#### 選択した文章
写真を撮った当時はヘルメットが努力義務ではありませんでした。



 それからはサイクリングからの食事が定番メニューとなってた。
 初めこそは軽食がメインで精々サンドイッチ程度だったが、徒歩以上原付以下の生活圏もインターネットで調べるなかなか美味しそうなラーメン店があったり個人のトンカツ店やデカ盛りカフェがあったりする。気がつくとどんどんサイクリングランチがヘビーになっていった。
 運動後というのは糖質の吸収量が通常時の数倍らしいので体重が増えていくのは日の目を見るより明らかであった。

 自転車には乗るけれども、体重計は怖くて乗っていない。(やかましい)


スキニーが履けるようになって
スリムフィットが着れなくなった。

 結果としては上記である。今まで“スラックスなどのボトムスが縦に裂けた人間がスキニーを履けるようになってスリムフィットを羽織っていた人間がオーバーサイズを着るようになった”という滑稽な結末となった。

 だからと言って、食事は気をつけるようにしたもののサイクリングをやらなくなった訳では無い。運動自体は体に良いし風を切って走るのはとても気持ちが良い。折り畳み機構もあるので車に積んで旅行に行けば現地でも気軽にサイクリングを楽しむ事も出来る。そこでまた新たな食の出会いもある。10万円というのは大金だったし、自転車というジャンルで捉えたら高級車な部類である。しかし決して無駄な買い物では無かったと心から言える。私の生活圏を深く掘り下げてくれた存在であるし、食事の楽しさにも気づかせてくれた。風を切って走るのはとても気持ちが良い。
 私は自転車を友人数名にも勧めて2名を“自転車沼”へと誘った。

 30手前を迎えて体力の衰えを感じている方も多々いるとは多いますが、自転車いかがでしょうか?
########
**課題一覧**
1) 自転車についての文章で、筆者は自転車を勧めた友人のうち何名を「自転車沼」へと誘ったと述べていますか。
2) 自転車についての文章のうち、「それからはサイクリングからの食事が定番メニューとなってた。」から始まり「自転車には乗るけれども、体重計は怖くて乗っていない。(やかましい)」までの部分を、一字一句違えずに書き写してください。
#### 抽出資料
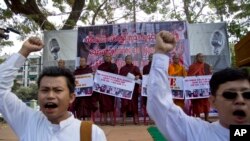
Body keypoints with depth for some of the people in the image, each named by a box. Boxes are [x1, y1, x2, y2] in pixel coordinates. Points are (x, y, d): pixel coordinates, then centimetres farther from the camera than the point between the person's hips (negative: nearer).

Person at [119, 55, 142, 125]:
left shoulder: (135, 68, 10)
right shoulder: (122, 69, 14)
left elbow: (140, 76, -1)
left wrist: (138, 76, -22)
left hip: (134, 88, -1)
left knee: (134, 102, 0)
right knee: (124, 103, -4)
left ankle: (136, 119, 6)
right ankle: (124, 119, -1)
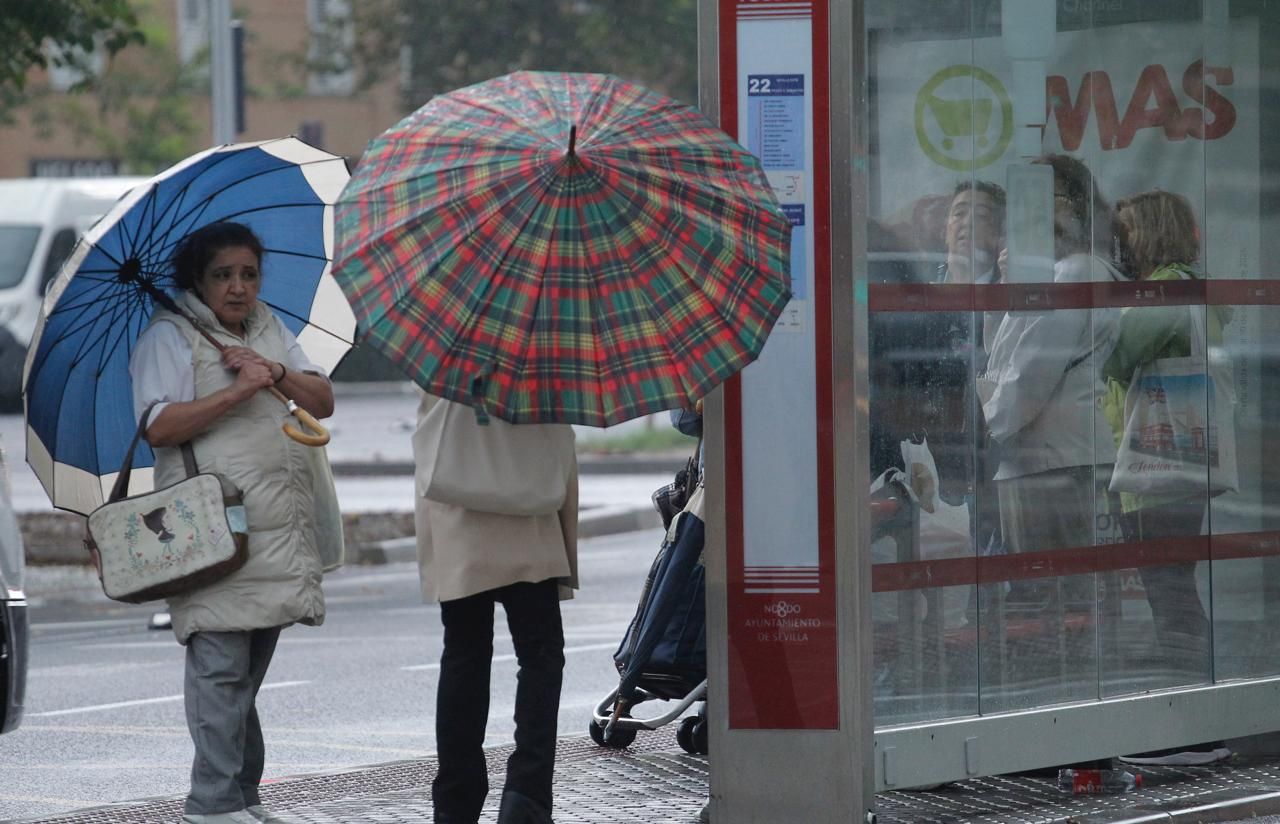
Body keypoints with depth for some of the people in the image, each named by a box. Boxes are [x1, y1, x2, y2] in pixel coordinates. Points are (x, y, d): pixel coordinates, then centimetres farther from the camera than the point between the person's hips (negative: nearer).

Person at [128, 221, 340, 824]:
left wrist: (276, 373, -4)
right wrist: (237, 391, -18)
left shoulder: (270, 329, 20)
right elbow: (158, 427, -13)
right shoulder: (169, 335, -1)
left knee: (250, 667, 9)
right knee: (221, 665, -11)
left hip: (278, 529, 7)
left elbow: (323, 401, 14)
########
**各課題の解答**
1) 2名です。

2)
それからはサイクリングからの食事が定番メニューとなってた。
 初めこそは軽食がメインで精々サンドイッチ程度だったが、徒歩以上原付以下の生活圏もインターネットで調べるなかなか美味しそうなラーメン店があったり個人のトンカツ店やデカ盛りカフェがあったりする。気がつくとどんどんサイクリングランチがヘビーになっていった。
 運動後というのは糖質の吸収量が通常時の数倍らしいので体重が増えていくのは日の目を見るより明らかであった。

 自転車には乗るけれども、体重計は怖くて乗っていない。(やかましい)